● **TASK DETAILS**
Copy out each line below exactly as written.

● **INPUT RECORDS**
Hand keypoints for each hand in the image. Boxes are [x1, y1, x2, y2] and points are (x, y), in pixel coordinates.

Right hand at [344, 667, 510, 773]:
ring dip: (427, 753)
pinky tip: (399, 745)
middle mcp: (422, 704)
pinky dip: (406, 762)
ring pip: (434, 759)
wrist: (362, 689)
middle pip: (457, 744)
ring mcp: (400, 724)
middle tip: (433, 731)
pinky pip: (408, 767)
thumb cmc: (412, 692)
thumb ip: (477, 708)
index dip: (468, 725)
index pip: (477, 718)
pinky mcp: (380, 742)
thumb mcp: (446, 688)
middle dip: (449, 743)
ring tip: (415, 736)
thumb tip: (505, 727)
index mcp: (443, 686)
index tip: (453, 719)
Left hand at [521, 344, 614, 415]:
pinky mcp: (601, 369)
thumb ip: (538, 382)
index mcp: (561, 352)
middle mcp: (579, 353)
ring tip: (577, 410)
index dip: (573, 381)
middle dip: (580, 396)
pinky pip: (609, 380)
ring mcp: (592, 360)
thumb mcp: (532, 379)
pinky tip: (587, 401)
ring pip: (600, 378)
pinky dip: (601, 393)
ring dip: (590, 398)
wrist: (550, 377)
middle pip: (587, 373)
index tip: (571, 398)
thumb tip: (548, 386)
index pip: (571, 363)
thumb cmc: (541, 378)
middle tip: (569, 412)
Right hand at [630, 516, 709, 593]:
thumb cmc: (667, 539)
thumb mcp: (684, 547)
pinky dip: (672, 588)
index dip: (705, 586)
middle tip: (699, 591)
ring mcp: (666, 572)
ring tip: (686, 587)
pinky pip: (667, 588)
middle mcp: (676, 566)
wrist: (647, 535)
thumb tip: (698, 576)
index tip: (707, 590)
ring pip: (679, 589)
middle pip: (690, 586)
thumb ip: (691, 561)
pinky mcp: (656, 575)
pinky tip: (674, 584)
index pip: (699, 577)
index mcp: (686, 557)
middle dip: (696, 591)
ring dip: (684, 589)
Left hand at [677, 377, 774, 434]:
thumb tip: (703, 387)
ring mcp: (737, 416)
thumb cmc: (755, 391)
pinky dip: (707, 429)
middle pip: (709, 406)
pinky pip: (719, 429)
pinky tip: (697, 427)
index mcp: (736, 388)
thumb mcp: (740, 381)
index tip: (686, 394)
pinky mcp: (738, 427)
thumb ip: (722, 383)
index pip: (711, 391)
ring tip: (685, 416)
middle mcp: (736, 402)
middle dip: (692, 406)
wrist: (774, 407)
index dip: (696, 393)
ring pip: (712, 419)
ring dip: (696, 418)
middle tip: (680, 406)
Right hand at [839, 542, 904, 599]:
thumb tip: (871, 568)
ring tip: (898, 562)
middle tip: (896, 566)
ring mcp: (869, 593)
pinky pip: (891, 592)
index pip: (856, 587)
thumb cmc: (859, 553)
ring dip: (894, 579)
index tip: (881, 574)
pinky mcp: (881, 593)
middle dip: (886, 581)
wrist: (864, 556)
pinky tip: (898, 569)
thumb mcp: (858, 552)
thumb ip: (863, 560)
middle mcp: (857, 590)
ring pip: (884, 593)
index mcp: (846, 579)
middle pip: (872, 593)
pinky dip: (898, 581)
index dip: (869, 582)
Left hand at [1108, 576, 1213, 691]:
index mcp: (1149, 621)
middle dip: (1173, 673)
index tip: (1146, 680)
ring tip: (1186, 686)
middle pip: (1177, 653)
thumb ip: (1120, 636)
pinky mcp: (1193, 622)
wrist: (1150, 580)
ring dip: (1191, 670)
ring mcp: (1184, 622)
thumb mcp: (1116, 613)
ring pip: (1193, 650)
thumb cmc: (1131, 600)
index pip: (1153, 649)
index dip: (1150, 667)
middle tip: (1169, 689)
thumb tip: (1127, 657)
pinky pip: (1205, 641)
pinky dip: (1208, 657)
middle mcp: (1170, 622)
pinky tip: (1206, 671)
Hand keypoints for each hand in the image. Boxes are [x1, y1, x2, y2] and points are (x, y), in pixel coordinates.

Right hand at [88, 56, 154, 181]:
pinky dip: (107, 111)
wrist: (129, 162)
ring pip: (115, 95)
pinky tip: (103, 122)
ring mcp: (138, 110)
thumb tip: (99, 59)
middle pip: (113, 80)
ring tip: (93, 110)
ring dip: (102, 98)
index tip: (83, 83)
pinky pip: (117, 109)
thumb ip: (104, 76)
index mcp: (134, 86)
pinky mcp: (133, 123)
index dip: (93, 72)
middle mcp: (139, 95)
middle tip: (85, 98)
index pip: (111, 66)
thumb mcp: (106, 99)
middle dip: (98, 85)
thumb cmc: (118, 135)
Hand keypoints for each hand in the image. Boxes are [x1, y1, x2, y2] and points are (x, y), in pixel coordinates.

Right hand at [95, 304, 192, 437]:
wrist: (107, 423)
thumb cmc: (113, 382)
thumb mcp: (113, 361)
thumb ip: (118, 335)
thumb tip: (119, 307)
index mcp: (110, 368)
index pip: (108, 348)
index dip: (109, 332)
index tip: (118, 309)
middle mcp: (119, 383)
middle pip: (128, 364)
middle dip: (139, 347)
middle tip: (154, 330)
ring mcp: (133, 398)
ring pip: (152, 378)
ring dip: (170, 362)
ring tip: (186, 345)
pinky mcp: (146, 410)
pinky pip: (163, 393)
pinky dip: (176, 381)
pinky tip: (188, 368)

● **SOLVED EXERCISE**
Hand keypoints for each hand in the image. Boxes are [x1, y1, x2, y2] and points are (x, y), in pixel coordinates.

Right hand at [344, 667, 510, 773]:
ring dip: (427, 753)
pinky tip: (399, 745)
middle mcp: (422, 704)
pinky dip: (406, 762)
ring pip: (434, 759)
wrist: (362, 689)
middle pip: (457, 744)
ring mcp: (400, 724)
middle tip: (433, 731)
pinky pip: (408, 767)
thumb cmc: (412, 692)
thumb ip: (477, 708)
index dip: (468, 725)
index pip: (477, 718)
pinky mcp: (380, 742)
thumb mcp: (446, 688)
middle dip: (449, 743)
ring tip: (415, 736)
thumb tip: (505, 727)
index mcp: (443, 686)
index tip: (453, 719)
Left hand at [521, 344, 614, 415]:
pinky mcp: (601, 369)
thumb ip: (538, 382)
index mcp: (561, 352)
middle mcp: (579, 353)
ring tip: (577, 410)
index dip: (573, 381)
middle dip: (580, 396)
pinky pip: (609, 380)
ring mcp: (592, 360)
thumb mcp: (532, 379)
pinky tip: (587, 401)
ring pip: (600, 378)
pinky dip: (601, 393)
ring dip: (590, 398)
wrist: (550, 377)
middle pip: (587, 373)
index tip: (571, 398)
thumb tip: (548, 386)
index pip: (571, 363)
thumb cmc: (541, 378)
middle tip: (569, 412)
Right hand at [630, 516, 709, 593]:
thumb cmc: (667, 539)
thumb mcp: (684, 547)
pinky dip: (672, 588)
index dip: (705, 586)
middle tip: (699, 591)
ring mcp: (666, 572)
ring tip: (686, 587)
pinky pip: (667, 588)
middle mcp: (676, 566)
wrist: (647, 535)
thumb tip: (698, 576)
index tip: (707, 590)
ring pip: (679, 589)
middle pip: (690, 586)
thumb ip: (691, 561)
pinky mcp: (656, 575)
pinky tip: (674, 584)
index pip: (699, 577)
index mcp: (686, 557)
middle dip: (696, 591)
ring dip: (684, 589)
Left hand at [677, 377, 774, 434]:
thumb tip: (703, 387)
ring mcp: (737, 416)
thumb cmc: (755, 391)
pinky dip: (707, 429)
middle pip: (709, 406)
pinky pip: (719, 429)
pinky tip: (697, 427)
index mcp: (736, 388)
thumb mcp: (740, 381)
index tip: (686, 394)
pinky mcp: (738, 427)
thumb ip: (722, 383)
index pip: (711, 391)
ring tip: (685, 416)
middle mcp: (736, 402)
middle dip: (692, 406)
wrist: (774, 407)
index dip: (696, 393)
ring pip: (712, 419)
ring dip: (696, 418)
middle tip: (680, 406)
Right hand at [839, 542, 904, 599]:
thumb tip: (871, 568)
ring tip: (898, 562)
middle tip: (896, 566)
ring mcp: (869, 593)
pinky pip: (891, 592)
index pip: (856, 587)
thumb cmc: (859, 553)
ring dip: (894, 579)
index tip: (881, 574)
pinky mcp: (881, 593)
middle dip: (886, 581)
wrist: (864, 556)
pinky tip: (898, 569)
thumb mcp: (858, 552)
thumb ip: (863, 560)
middle mcp: (857, 590)
ring pip: (884, 593)
index mcp: (846, 579)
middle pip: (872, 593)
pinky dip: (898, 581)
index dip: (869, 582)
Left hand at [1108, 576, 1213, 691]:
index mcp: (1149, 621)
middle dip: (1173, 673)
index tip: (1146, 680)
ring tip: (1186, 686)
middle pip: (1177, 653)
thumb ip: (1120, 636)
pinky mcp: (1193, 622)
wrist: (1150, 580)
ring dip: (1191, 670)
ring mcp: (1184, 622)
thumb mcp: (1116, 613)
ring pip: (1193, 650)
thumb cmc: (1131, 600)
index pip: (1153, 649)
index dip: (1150, 667)
middle tip: (1169, 689)
thumb tip: (1127, 657)
pinky pip: (1205, 641)
pinky dip: (1208, 657)
middle mcp: (1170, 622)
pinky tip: (1206, 671)
Hand keypoints for each hand in the image. Boxes are [x1, y1, x2, y2] and points are (x, y), in pixel coordinates.

Right hand at [88, 56, 154, 181]:
pinky dip: (107, 111)
wrist: (129, 162)
ring pip: (115, 95)
pinky tip: (103, 122)
ring mcp: (138, 110)
thumb tip: (99, 59)
middle pip: (113, 80)
ring tip: (93, 110)
ring dip: (102, 98)
index tip: (83, 83)
pinky pip: (117, 109)
thumb ip: (104, 76)
index mcp: (134, 86)
pinky mcp: (133, 123)
index dip: (93, 72)
middle mcp: (139, 95)
middle tip: (85, 98)
index pip: (111, 66)
thumb mcp: (106, 99)
middle dip: (98, 85)
thumb cmc: (118, 135)
Hand keypoints for each hand in the image. Boxes are [x1, y1, x2, y2] and points are (x, y), in pixel coordinates.

Right hand at [95, 304, 192, 437]:
wrist: (107, 423)
thumb cmc: (113, 382)
thumb mcp: (113, 361)
thumb ip: (118, 335)
thumb tip: (119, 307)
index mcp: (110, 368)
index pip: (108, 348)
index dip: (109, 332)
index tip: (118, 309)
middle mcp: (119, 383)
middle pip: (128, 364)
middle dip: (139, 347)
middle tip: (154, 330)
ring mcp: (133, 398)
ring pip: (152, 378)
ring dip: (170, 362)
ring tip: (186, 345)
pinky mcp: (146, 410)
pinky pip: (163, 393)
pinky dip: (176, 381)
pinky tip: (188, 368)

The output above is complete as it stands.